Exercise brief: In your copy of the data, keep every word exact and include no pictures.

Page-level text extractions:
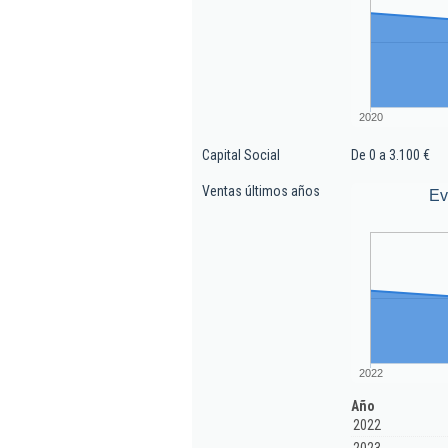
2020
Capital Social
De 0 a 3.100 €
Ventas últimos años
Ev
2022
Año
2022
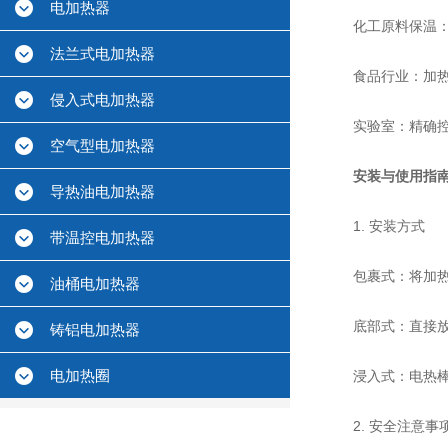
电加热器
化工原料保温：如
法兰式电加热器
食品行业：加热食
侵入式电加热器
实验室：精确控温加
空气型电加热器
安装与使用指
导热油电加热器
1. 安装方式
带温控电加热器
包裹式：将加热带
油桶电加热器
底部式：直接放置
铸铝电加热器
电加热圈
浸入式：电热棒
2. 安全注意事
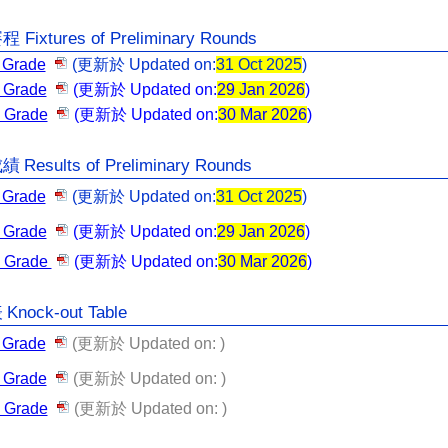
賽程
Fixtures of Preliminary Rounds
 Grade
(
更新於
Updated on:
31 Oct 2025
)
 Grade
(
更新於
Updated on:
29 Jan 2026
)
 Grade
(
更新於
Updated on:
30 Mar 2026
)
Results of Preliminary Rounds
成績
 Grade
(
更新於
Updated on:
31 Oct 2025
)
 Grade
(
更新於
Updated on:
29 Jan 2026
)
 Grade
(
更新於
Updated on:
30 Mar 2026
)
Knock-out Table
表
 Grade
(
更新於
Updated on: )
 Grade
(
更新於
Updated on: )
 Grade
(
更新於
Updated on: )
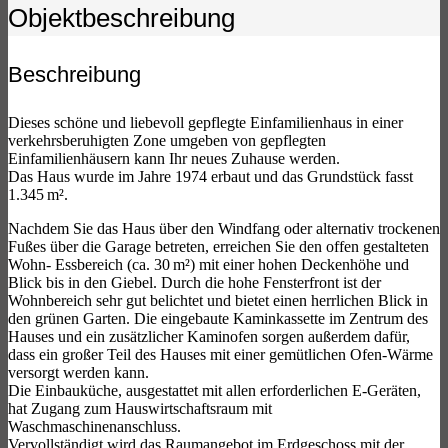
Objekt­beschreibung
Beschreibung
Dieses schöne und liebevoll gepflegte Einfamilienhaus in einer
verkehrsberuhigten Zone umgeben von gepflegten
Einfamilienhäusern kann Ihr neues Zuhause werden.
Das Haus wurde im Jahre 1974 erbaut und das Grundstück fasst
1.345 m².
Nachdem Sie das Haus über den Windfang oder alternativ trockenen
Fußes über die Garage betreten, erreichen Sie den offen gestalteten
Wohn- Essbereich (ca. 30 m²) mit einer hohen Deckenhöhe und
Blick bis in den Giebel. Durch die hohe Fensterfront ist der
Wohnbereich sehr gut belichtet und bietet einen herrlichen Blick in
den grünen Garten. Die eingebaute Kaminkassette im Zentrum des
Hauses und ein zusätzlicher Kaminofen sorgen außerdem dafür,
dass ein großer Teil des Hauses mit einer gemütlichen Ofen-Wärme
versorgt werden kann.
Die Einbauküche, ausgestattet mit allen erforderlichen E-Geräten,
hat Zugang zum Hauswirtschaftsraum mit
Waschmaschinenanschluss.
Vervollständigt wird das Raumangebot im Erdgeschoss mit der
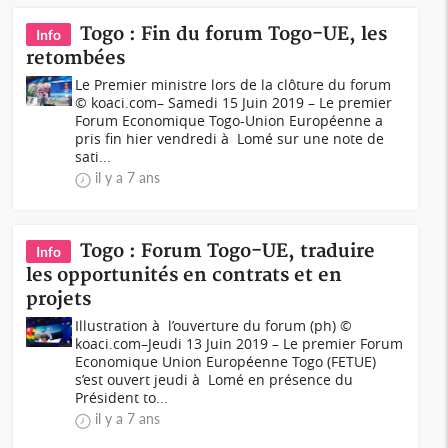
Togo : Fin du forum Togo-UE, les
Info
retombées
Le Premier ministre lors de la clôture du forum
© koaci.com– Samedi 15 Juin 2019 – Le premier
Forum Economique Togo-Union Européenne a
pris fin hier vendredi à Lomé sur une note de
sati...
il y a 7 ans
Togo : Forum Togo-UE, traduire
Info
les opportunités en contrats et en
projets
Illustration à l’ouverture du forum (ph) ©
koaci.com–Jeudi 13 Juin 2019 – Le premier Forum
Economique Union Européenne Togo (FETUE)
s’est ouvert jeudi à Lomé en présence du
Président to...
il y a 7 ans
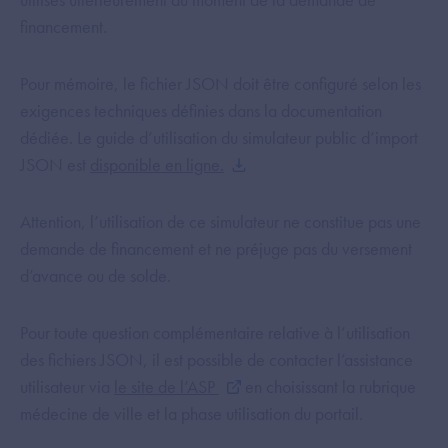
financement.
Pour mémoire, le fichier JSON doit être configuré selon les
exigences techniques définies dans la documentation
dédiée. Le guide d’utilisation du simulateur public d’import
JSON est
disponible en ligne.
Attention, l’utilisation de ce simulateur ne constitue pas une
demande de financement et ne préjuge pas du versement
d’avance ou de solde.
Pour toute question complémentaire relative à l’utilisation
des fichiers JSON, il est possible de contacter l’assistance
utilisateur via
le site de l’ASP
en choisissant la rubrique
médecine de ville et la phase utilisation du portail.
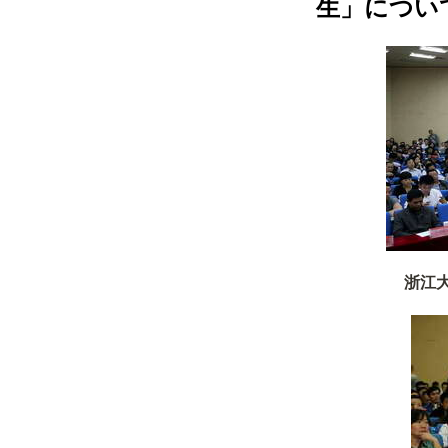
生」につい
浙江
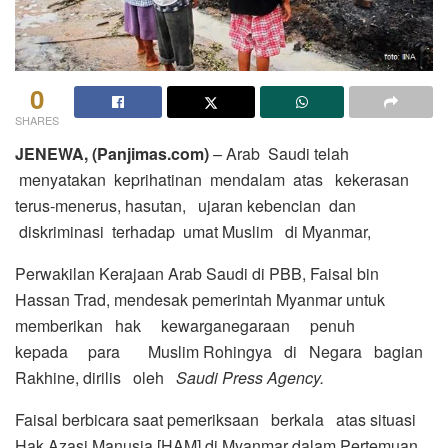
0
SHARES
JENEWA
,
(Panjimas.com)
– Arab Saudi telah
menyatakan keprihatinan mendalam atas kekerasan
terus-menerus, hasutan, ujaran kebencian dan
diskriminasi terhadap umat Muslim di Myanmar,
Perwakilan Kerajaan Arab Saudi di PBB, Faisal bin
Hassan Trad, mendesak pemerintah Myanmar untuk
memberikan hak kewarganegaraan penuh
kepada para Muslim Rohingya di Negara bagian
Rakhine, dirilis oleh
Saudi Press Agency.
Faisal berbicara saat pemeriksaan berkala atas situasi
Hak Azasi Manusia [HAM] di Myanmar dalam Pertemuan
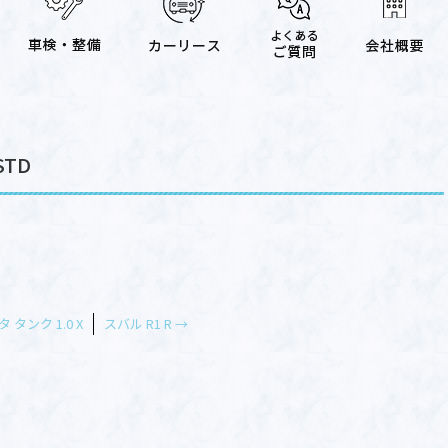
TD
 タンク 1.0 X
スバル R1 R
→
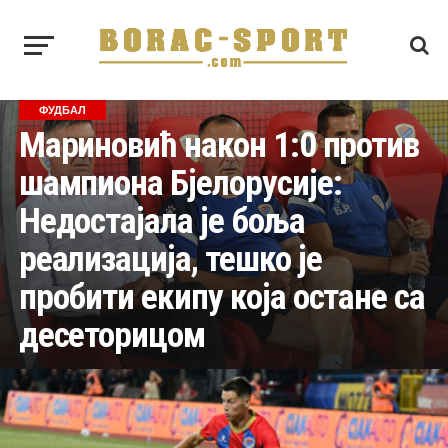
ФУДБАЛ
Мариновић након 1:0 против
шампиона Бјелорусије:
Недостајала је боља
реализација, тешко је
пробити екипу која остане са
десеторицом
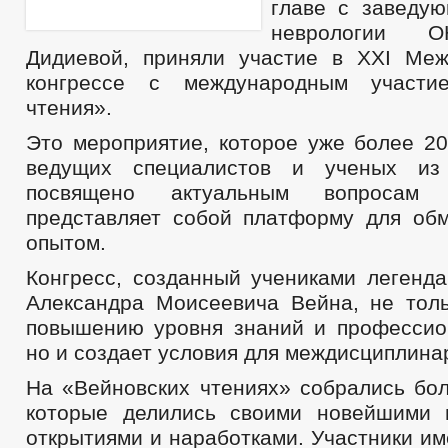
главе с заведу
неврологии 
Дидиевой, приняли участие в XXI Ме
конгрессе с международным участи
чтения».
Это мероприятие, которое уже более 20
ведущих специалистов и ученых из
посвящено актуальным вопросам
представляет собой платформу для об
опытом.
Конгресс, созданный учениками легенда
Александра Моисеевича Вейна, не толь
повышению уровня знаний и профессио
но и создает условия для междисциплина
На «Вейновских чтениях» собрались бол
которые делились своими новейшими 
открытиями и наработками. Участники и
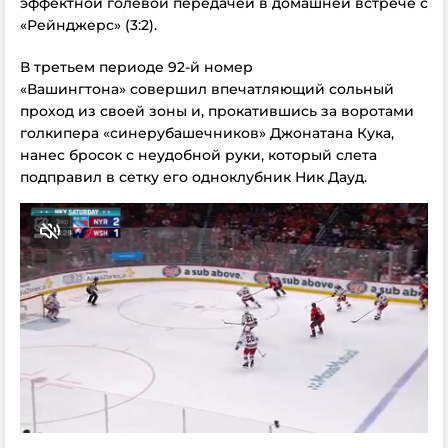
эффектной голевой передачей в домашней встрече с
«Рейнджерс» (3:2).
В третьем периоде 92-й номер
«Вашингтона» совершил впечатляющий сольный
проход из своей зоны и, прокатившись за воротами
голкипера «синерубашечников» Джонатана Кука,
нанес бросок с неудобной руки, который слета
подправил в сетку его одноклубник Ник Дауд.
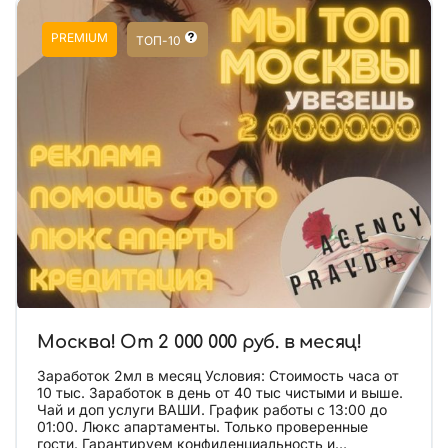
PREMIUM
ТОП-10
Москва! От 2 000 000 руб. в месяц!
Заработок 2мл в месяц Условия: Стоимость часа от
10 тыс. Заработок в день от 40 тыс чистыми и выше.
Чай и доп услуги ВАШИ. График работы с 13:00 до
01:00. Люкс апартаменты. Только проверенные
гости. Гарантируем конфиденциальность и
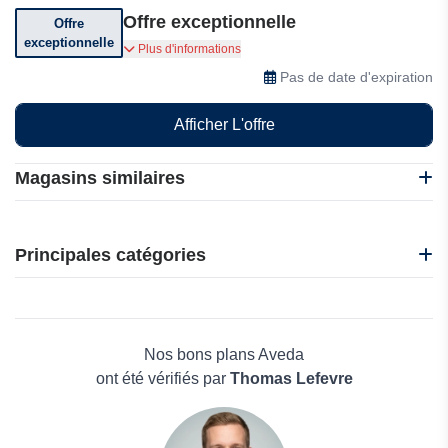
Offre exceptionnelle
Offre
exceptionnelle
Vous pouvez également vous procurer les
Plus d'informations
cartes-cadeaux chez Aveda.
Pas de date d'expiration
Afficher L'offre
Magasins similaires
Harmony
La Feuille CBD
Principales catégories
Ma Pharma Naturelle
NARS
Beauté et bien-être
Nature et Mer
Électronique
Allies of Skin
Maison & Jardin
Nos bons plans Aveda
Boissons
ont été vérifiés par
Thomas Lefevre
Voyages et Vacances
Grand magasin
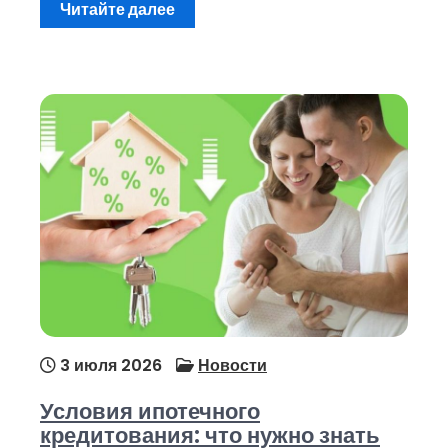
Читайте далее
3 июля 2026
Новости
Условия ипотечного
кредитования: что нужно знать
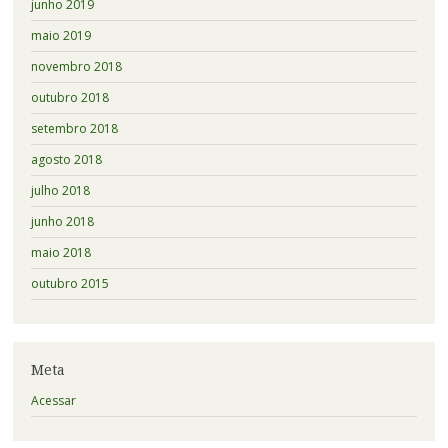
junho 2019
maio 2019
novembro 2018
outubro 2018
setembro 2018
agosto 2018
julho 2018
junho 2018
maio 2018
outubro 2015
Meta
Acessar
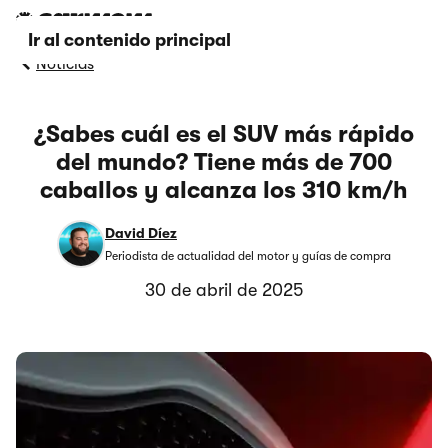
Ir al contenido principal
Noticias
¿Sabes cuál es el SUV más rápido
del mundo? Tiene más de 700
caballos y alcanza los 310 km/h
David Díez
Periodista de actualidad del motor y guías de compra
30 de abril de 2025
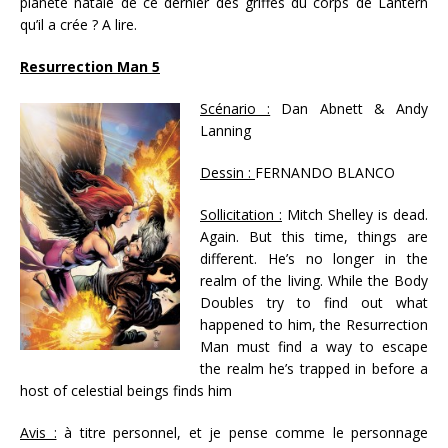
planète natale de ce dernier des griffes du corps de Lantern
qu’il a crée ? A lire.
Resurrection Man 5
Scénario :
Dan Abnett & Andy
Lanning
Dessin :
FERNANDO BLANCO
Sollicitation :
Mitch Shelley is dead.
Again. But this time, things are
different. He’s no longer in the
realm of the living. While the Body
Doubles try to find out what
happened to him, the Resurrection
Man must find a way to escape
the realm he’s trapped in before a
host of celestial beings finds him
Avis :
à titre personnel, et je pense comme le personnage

Exercise solution:
2020
Capital Social
De 0 a 3.100 €
Ventas últimos años
Ev
2022
Año
2022
电加热器
化工原料保温：如
法兰式电加热器
食品行业：加热食
侵入式电加热器
实验室：精确控温加
空气型电加热器
安装与使用指
导热油电加热器
1. 安装方式
带温控电加热器
包裹式：将加热带
油桶电加热器
底部式：直接放置
铸铝电加热器
电加热圈
浸入式：电热棒
2. 安全注意事
賽程
Fixtures of Preliminary Rounds
 Grade
(
更新於
Updated on:
31 Oct 2025
)
 Grade
(
更新於
Updated on:
29 Jan 2026
)
 Grade
(
更新於
Updated on:
30 Mar 2026
)
Results of Preliminary Rounds
成績
 Grade
(
更新於
Updated on:
31 Oct 2025
)
 Grade
(
更新於
Updated on:
29 Jan 2026
)
 Grade
(
更新於
Updated on:
30 Mar 2026
)
Knock-out Table
表
 Grade
(
更新於
Updated on: )
 Grade
(
更新於
Updated on: )
 Grade
(
更新於
Updated on: )
Objekt­beschreibung
Beschreibung
Dieses schöne und liebevoll gepflegte Einfamilienhaus in einer
verkehrsberuhigten Zone umgeben von gepflegten
Einfamilienhäusern kann Ihr neues Zuhause werden.
Das Haus wurde im Jahre 1974 erbaut und das Grundstück fasst
1.345 m².
Nachdem Sie das Haus über den Windfang oder alternativ trockenen
Fußes über die Garage betreten, erreichen Sie den offen gestalteten
Wohn- Essbereich (ca. 30 m²) mit einer hohen Deckenhöhe und
Blick bis in den Giebel. Durch die hohe Fensterfront ist der
Wohnbereich sehr gut belichtet und bietet einen herrlichen Blick in
den grünen Garten. Die eingebaute Kaminkassette im Zentrum des
Hauses und ein zusätzlicher Kaminofen sorgen außerdem dafür,
dass ein großer Teil des Hauses mit einer gemütlichen Ofen-Wärme
versorgt werden kann.
Die Einbauküche, ausgestattet mit allen erforderlichen E-Geräten,
hat Zugang zum Hauswirtschaftsraum mit
Waschmaschinenanschluss.
Vervollständigt wird das Raumangebot im Erdgeschoss mit der
Togo : Fin du forum Togo-UE, les
Info
retombées
Le Premier ministre lors de la clôture du forum
© koaci.com– Samedi 15 Juin 2019 – Le premier
Forum Economique Togo-Union Européenne a
pris fin hier vendredi à Lomé sur une note de
sati...
il y a 7 ans
Togo : Forum Togo-UE, traduire
Info
les opportunités en contrats et en
projets
Illustration à l’ouverture du forum (ph) ©
koaci.com–Jeudi 13 Juin 2019 – Le premier Forum
Economique Union Européenne Togo (FETUE)
s’est ouvert jeudi à Lomé en présence du
Président to...
il y a 7 ans
financement.
Pour mémoire, le fichier JSON doit être configuré selon les
exigences techniques définies dans la documentation
dédiée. Le guide d’utilisation du simulateur public d’import
JSON est
disponible en ligne.
Attention, l’utilisation de ce simulateur ne constitue pas une
demande de financement et ne préjuge pas du versement
d’avance ou de solde.
Pour toute question complémentaire relative à l’utilisation
des fichiers JSON, il est possible de contacter l’assistance
utilisateur via
le site de l’ASP
en choisissant la rubrique
médecine de ville et la phase utilisation du portail.
生」につい
浙江
0
SHARES
JENEWA
,
(Panjimas.com)
– Arab Saudi telah
menyatakan keprihatinan mendalam atas kekerasan
terus-menerus, hasutan, ujaran kebencian dan
diskriminasi terhadap umat Muslim di Myanmar,
Perwakilan Kerajaan Arab Saudi di PBB, Faisal bin
Hassan Trad, mendesak pemerintah Myanmar untuk
memberikan hak kewarganegaraan penuh
kepada para Muslim Rohingya di Negara bagian
Rakhine, dirilis oleh
Saudi Press Agency.
Faisal berbicara saat pemeriksaan berkala atas situasi
Hak Azasi Manusia [HAM] di Myanmar dalam Pertemuan
TD
 タンク 1.0 X
スバル R1 R
→
ФУДБАЛ
Мариновић након 1:0 против
шампиона Бјелорусије:
Недостајала је боља
реализација, тешко је
пробити екипу која остане са
десеторицом
главе с заведу
неврологии 
Дидиевой, приняли участие в XXI Ме
конгрессе с международным участи
чтения».
Это мероприятие, которое уже более 20
ведущих специалистов и ученых из
посвящено актуальным вопросам
представляет собой платформу для об
опытом.
Конгресс, созданный учениками легенда
Александра Моисеевича Вейна, не толь
повышению уровня знаний и профессио
но и создает условия для междисциплина
На «Вейновских чтениях» собрались бол
которые делились своими новейшими 
открытиями и наработками. Участники и
эффектной голевой передачей в домашней встрече с
«Рейнджерс» (3:2).
В третьем периоде 92-й номер
«Вашингтона» совершил впечатляющий сольный
проход из своей зоны и, прокатившись за воротами
голкипера «синерубашечников» Джонатана Кука,
нанес бросок с неудобной руки, который слета
подправил в сетку его одноклубник Ник Дауд.
PREMIUM
ТОП-10
Москва! От 2 000 000 руб. в месяц!
Заработок 2мл в месяц Условия: Стоимость часа от
10 тыс. Заработок в день от 40 тыс чистыми и выше.
Чай и доп услуги ВАШИ. График работы с 13:00 до
01:00. Люкс апартаменты. Только проверенные
гости. Гарантируем конфиденциальность и
Offre exceptionnelle
Offre
exceptionnelle
Vous pouvez également vous procurer les
Plus d'informations
cartes-cadeaux chez Aveda.
Pas de date d'expiration
Afficher L'offre
Magasins similaires
Harmony
La Feuille CBD
Principales catégories
Ma Pharma Naturelle
NARS
Beauté et bien-être
Nature et Mer
Électronique
Allies of Skin
Maison & Jardin
Nos bons plans Aveda
Boissons
ont été vérifiés par
Thomas Lefevre
Voyages et Vacances
Grand magasin
Читайте далее
3 июля 2026
Новости
Условия ипотечного
кредитования: что нужно знать
junho 2019
maio 2019
novembro 2018
outubro 2018
setembro 2018
agosto 2018
julho 2018
junho 2018
maio 2018
outubro 2015
Meta
Acessar
Ir al contenido principal
Noticias
¿Sabes cuál es el SUV más rápido
del mundo? Tiene más de 700
caballos y alcanza los 310 km/h
David Díez
Periodista de actualidad del motor y guías de compra
30 de abril de 2025
planète natale de ce dernier des griffes du corps de Lantern
qu’il a crée ? A lire.
Resurrection Man 5
Scénario :
Dan Abnett & Andy
Lanning
Dessin :
FERNANDO BLANCO
Sollicitation :
Mitch Shelley is dead.
Again. But this time, things are
different. He’s no longer in the
realm of the living. While the Body
Doubles try to find out what
happened to him, the Resurrection
Man must find a way to escape
the realm he’s trapped in before a
host of celestial beings finds him
Avis :
à titre personnel, et je pense comme le personnage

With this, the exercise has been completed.